Operating on the CLI (Or Whatever, Really)

By default, Runcible operates on devices using CLI commands. While this might seem a bit backwards in the {currentyear} REST JSONAPI fervor, it actually has a lot of wonderful side effects. Firstly, any text-based terminal will suffice for configuration. This means that when you go to the datacenter to deploy some switches, you just bring your laptop and clone your definition files locally. Then just plug your serial cable into a switch, and hit go.

Its a simple concept, but very powerful.

So, When Can I Get It?

Right now, this is a project I’m working on in my spare time, so it might be a while. But I’ve been working on solving this problem for a while now, and I don’t have any intention of stopping. I also welcome contributors, so if you want to bring this about faster; be the change you seek in the world!

I Want to Help!

Great! I look forward to working with you!

The best place to get started is here: https://runcible.readthedocs.io/en/latest/contribution_guide.html

Right now you won’t find much, and I haven’t posted any issues on GitHub yet, as the internal class structure is still somewhat in flux. Over the few months I’m hoping to get two somewhat feature complete plugins written for Cumulus and Unifi switches. Once these are complete I will begin a big documentation push in an effort to make the project more friendly to new contributors. Around then, I’ll make an announcement that it is “safe” to make pull requests (when the Plugin structure is stable); but until then any PRs submitted have a high chance of being refactored.

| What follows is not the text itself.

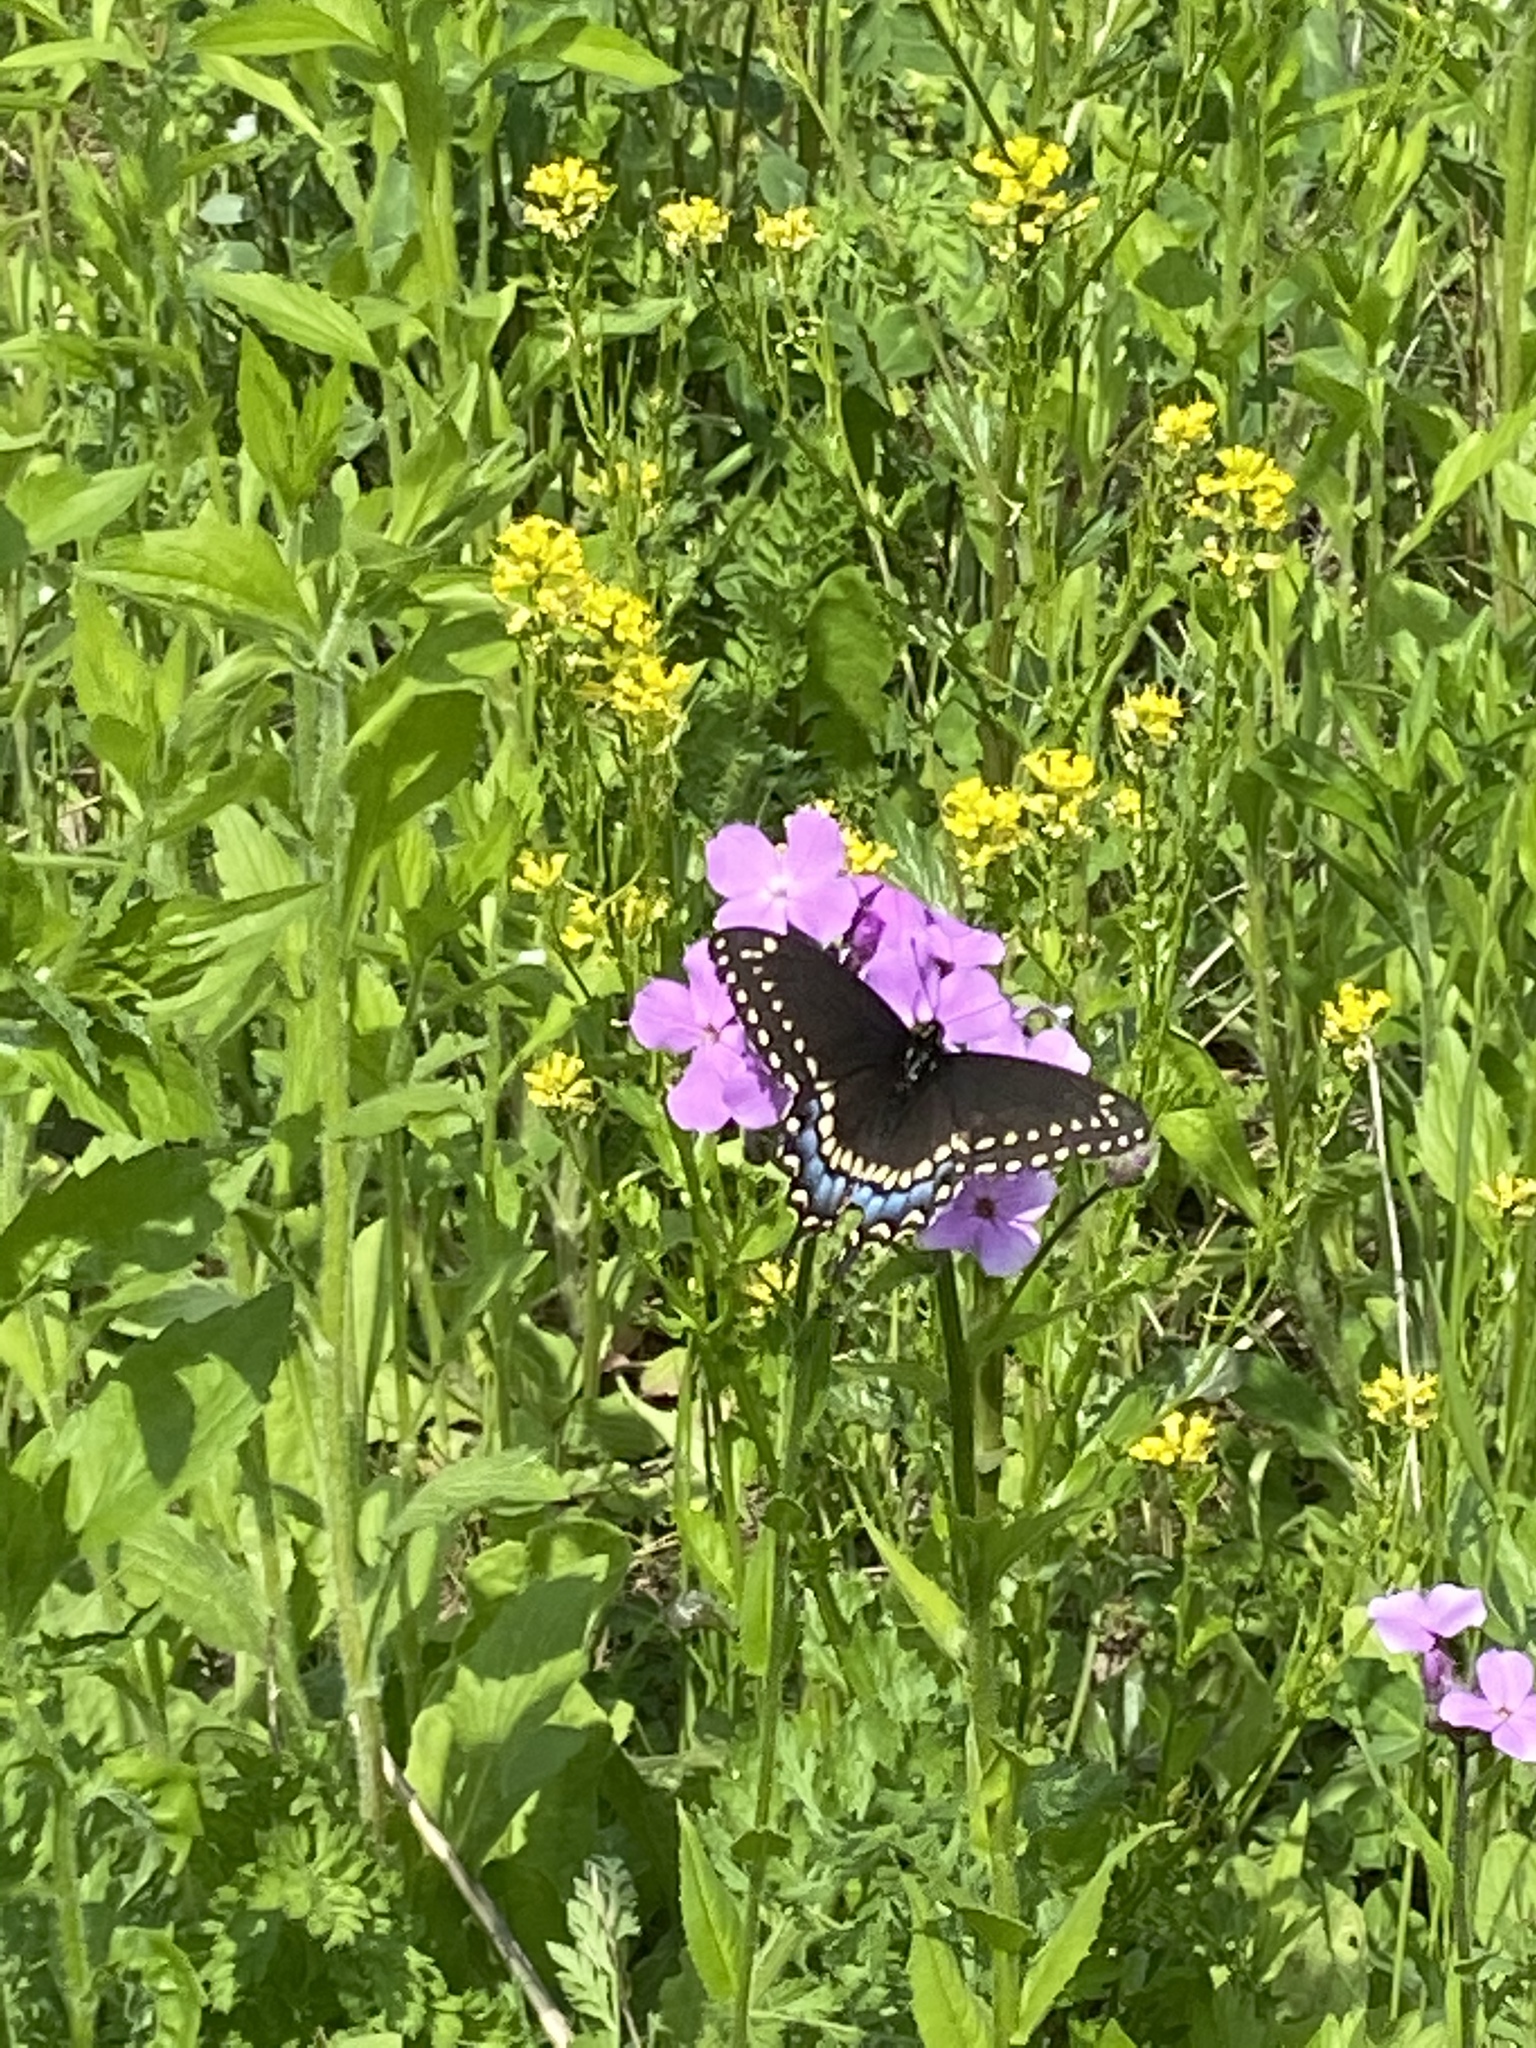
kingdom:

One thing that would be appreciated immediately is installing Runcible, and interacting with the API classes. Let me know how things work out, and how you think the output/public methods should be tweaked for usability and clarity.

I’m also more than happy to take old network equipment off of people’s hands so long as it still runs a relevant network operating system (for things that can’t be run in a VM anyways.) One of the goals that I have in regards to CI is that each build will have all of the core plugins integration tested with their respective platforms, and in some cases hardware is required.